Elon Musk, the CEO of SpaceX, is already planning another launch less than 48 hours after landing a version of his next-generation Starship spacecraft for the first time.
Starship prototype’s flight did not end in an explosion for the first time. Elon Musk has now hinted that there might be a sequel.
The SN15 made history when it safely landed on the Boca Chica, Texas, landing pad after a fruitful cruise at an altitude of 10 kilometers.
Following a series of attempts that all ended in spectacular explosions during the landing process, SpaceX successfully flew SN15, a modified prototype of its future Mars rocket, on Wednesday.
Musk tweeted in the early hours of Friday morning, “Might try to refly SN15 soon.”
It’s never clear what Musk means when he says “soon.” We’ve had to wait about a month between Starship test flights in the past.
Given that SN15 was the first to survive a flight, an encore could be possible in a slightly shorter time frame.
Anyone hoping for another test flight of the prototype spacecraft should take Musk’s words with a grain of salt. Musk has promised things in the past that he hasn’t delivered on.
SpaceX typically waits around a month between Starship concept test flights. Since this is the first prototype that hasn’t exploded or crashed, SpaceX may be looking to shorten its timeline.
Last week, the FAA has provided the green light for SN15, SN16, and SN17 to perform test flights. It’s unclear how this relates to a possible SN15 re-flight.

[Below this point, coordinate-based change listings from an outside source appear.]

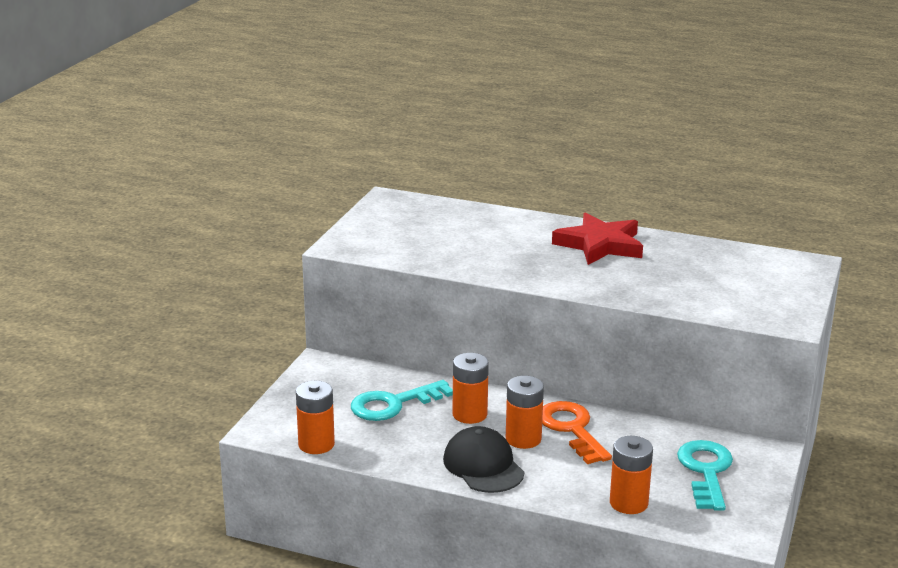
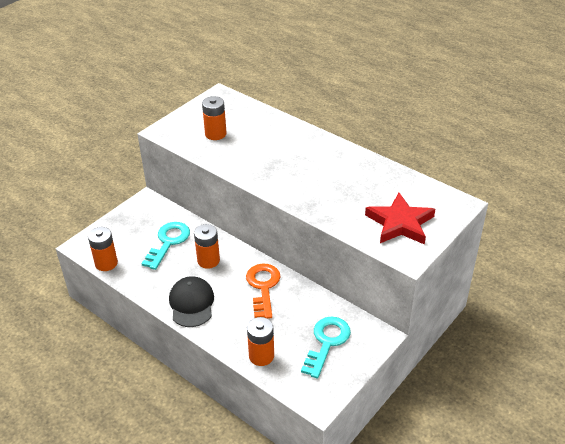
camera: 20 degrees right, 15 degrees up
(393, 404) = (168, 242): turquoise key -> turquoise key turned 120 degrees clockwise
(523, 439) = (228, 288): orange battery -> orange battery (215, 134)
(600, 245) = (326, 160): red star -> red star (400, 223)

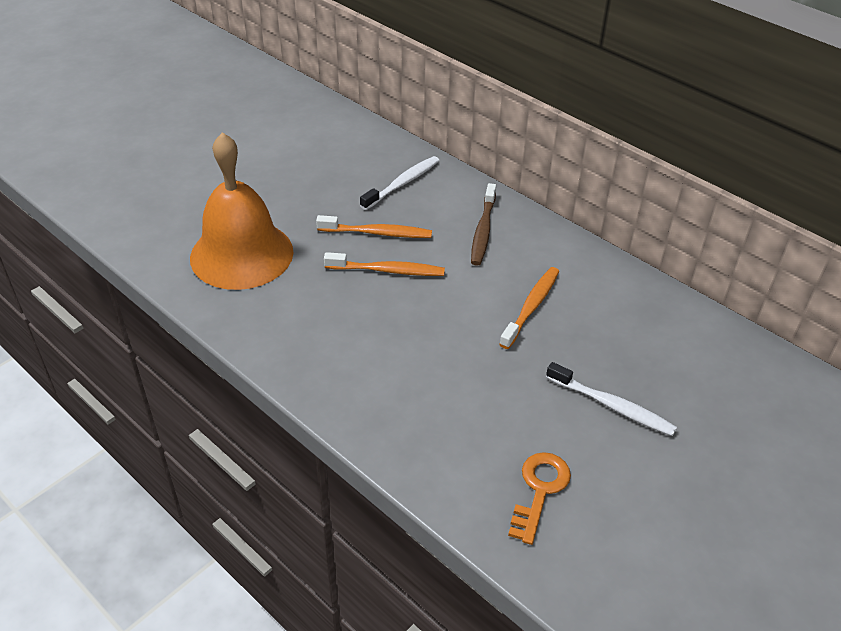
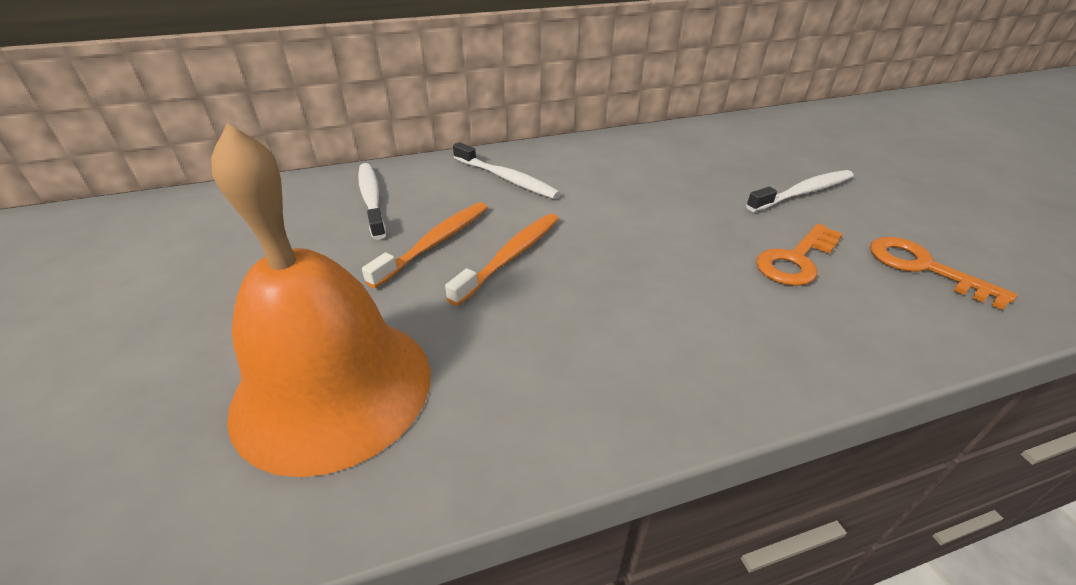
camera: 60 degrees left, 5 degrees down
(483, 230) = (506, 178): brown toothbrush -> white toothbrush
(492, 412) = (796, 260): none -> orange key
(531, 307) = (643, 189): orange toothbrush -> none

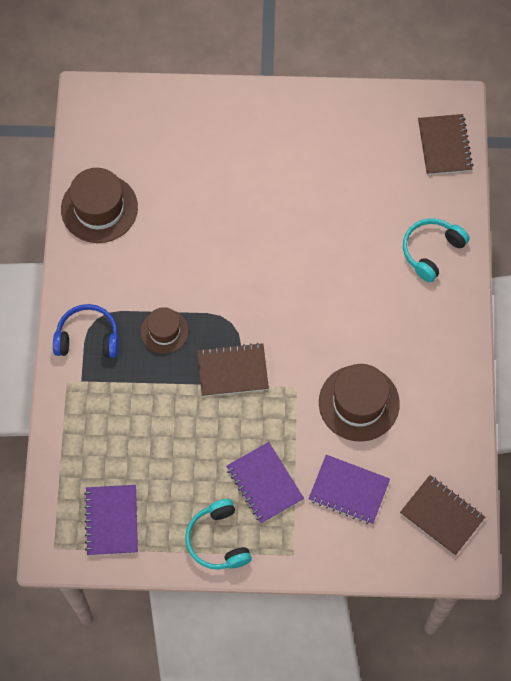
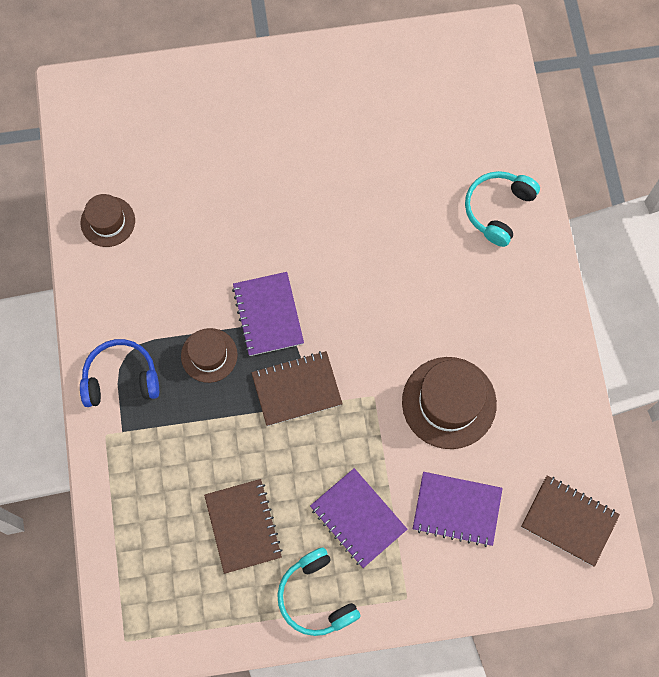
camera: 10 degrees left, 5 degrees up
(99, 208) = (108, 221): brown hat -> brown hat, size x0.60
(112, 521) = (187, 595): purple notebook -> purple notebook (268, 315)
(444, 146) = (489, 85): brown notebook -> brown notebook (243, 526)

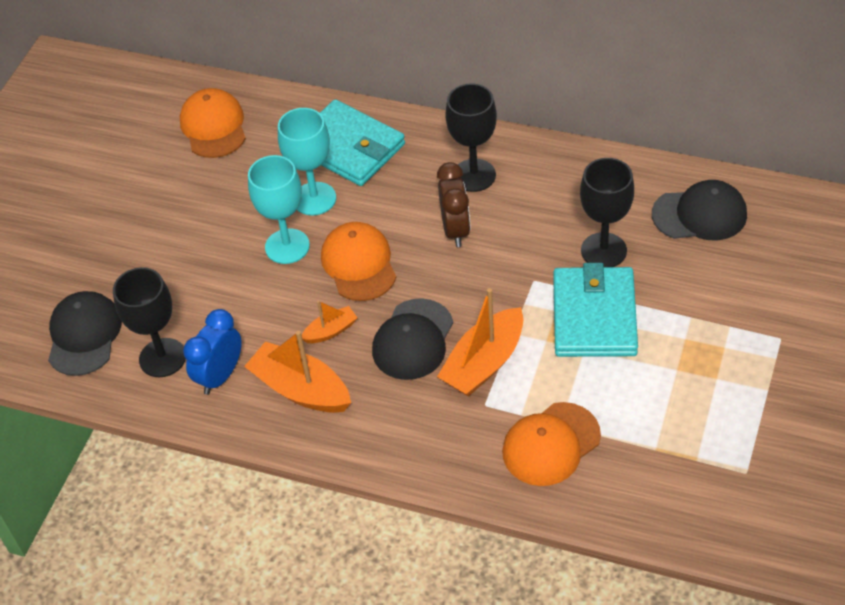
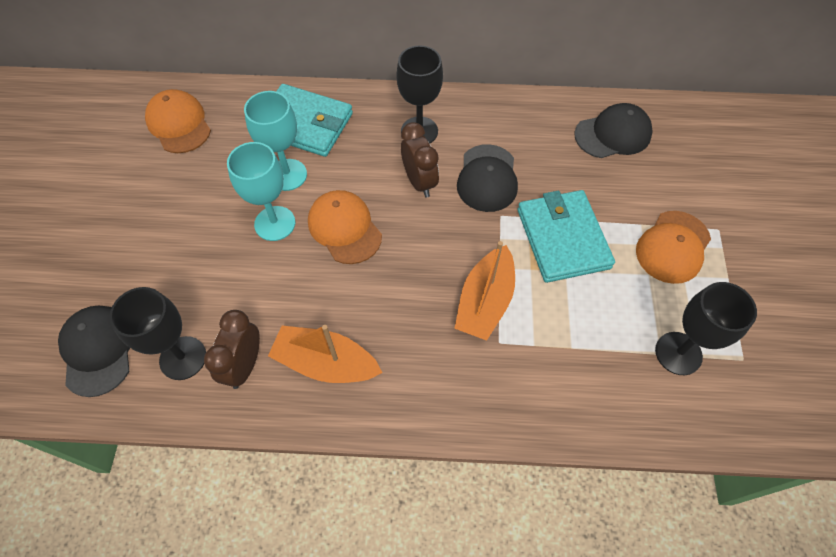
camera: 20 degrees left, 10 degrees up
(220, 376) = (244, 365): blue clock -> brown clock
(330, 331) = (337, 298): orange boat -> none
(413, 340) = (415, 291): black cap -> black cap (487, 178)
(551, 444) = (570, 369): orange cap -> orange cap (673, 247)
(603, 250) = (549, 178): black goblet -> black goblet (678, 353)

SpaceX has been very busy recently. Aside from the successful Starship SN15 test flight and landing.
The company has also recently returned astronauts aboard Crew Dragon from the International Space Station to Earth. Those astronauts splashed down in the dead of night with no problems.
Starship’s early three-engine version soared to a height of around 6.2 miles (10 kilometers), then did a brief single-engine hover before flipping horizontal and coasting to the landing pad.
It then lit up again, flipped to vertical, and landed softly and gracefully, thanks to a landing burn from only two of its Raptor engines.
“The past few weeks have been full of accomplishments by the SpaceX team,” said SpaceX engineer and commentator John Insprucker on the SpaceX livestream. “An outstanding period as we work to enable the future of human spaceflight.”
Additional Starlink satellites for SpaceX’s satellite-based broadband Internet service were recently deployed. It’s understandable that a program as ambitious as the Starship program will experience some setbacks and failures. SN15 was supposed to get a lot of upgrades, according to SpaceX.
Surprisingly, the company bypassed the SN12, SN13, and SN14 designs, which were never finished. Changes to SN15 were made to fix problems the spacecraft had with landings, and they seem to have succeeded in the end.
SN15, according to Musk, has “has hundreds of design improvements across structures, avionics/software and engine,” including, it seems, updates to address some of the issues that prevented SpaceX from landing without a hasty disassembly.